Tracking the success of Kiwi on Egmont National Park
The Taranaki Kiwi Trust in partnership with the Taranaki Mounga project have just completed a three year long kiwi survey in Egmont National Park. Twenty-six kiwi have been fitted with radio transmitters to monitor their movements.
The trust has a team of volunteers lead by project coordinator Sian Potier traverse the mountain to track these elusive birds. The survival rate was reasonably high and this study has allowed the trust to get an insight into how far kiwi disperse after they are released. One bird Tumatokori has traveled over 11 kilometres since its release in 2017.

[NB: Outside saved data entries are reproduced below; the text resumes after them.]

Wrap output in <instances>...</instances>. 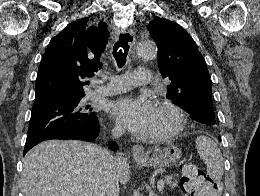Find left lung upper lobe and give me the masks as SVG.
Masks as SVG:
<instances>
[{
    "label": "left lung upper lobe",
    "mask_w": 260,
    "mask_h": 196,
    "mask_svg": "<svg viewBox=\"0 0 260 196\" xmlns=\"http://www.w3.org/2000/svg\"><path fill=\"white\" fill-rule=\"evenodd\" d=\"M148 30L158 46V66L166 77L167 98L191 114L197 106L213 107L205 60L192 37L177 23L156 17ZM217 129L216 120L206 124Z\"/></svg>",
    "instance_id": "obj_1"
}]
</instances>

Unfortunately three monitored kiwi died as a result of mustelid predation during this survey period.
Kiwi call surveys have been carried out since 2006 to monitor population trends over time. However, call surveys in 2014 and 2015 indicated the population was not increasing. This prompted Taranaki Kiwi Trust and Taranaki Mounga to complete this latest labour intensive survey to measure the survival rate and look at the dispersal patterns of kiwi after they are released. The results have been promising but the few kiwi deaths indicate there is still more we can do to protect the taonga species in Egmont National Park. Over the next few months the stoat control network will be reviewed and more ferret traps will be deployed and managed by volunteers in the park.
This work also extends on the 15-year relationship the trust has with the Department of Conservation. An ongoing effort is being made to protect the small existing population through predator control and kiwi have been released to boost the population and increase the genetic diversity.
This winter kiwi droppings were found in the North Egmont Visitor Centre car park by trust volunteer Eve Cozzi. There were also reports of tracks seen in snow behind the centre. The protection of these kiwi prompted our trust board member Drew Castle to contact the New Plymouth District Council (NPDC) roading team to replacing the kiwi road sign near the centre.
Trust Manager Celine Filbee is thrilled to see the reinstatement of the sign.
“We are thrilled with the quick action from NPDC to reinstate the sign. Kiwi are vulnerable birds and alerting the general public to their presence is part of the conservation song sheet we are all singing from in the park,” says Celine. “This is also a good opportunity to remind people that dogs are banned in the park, even in a vehicle as they are a considerable threat to kiwi.”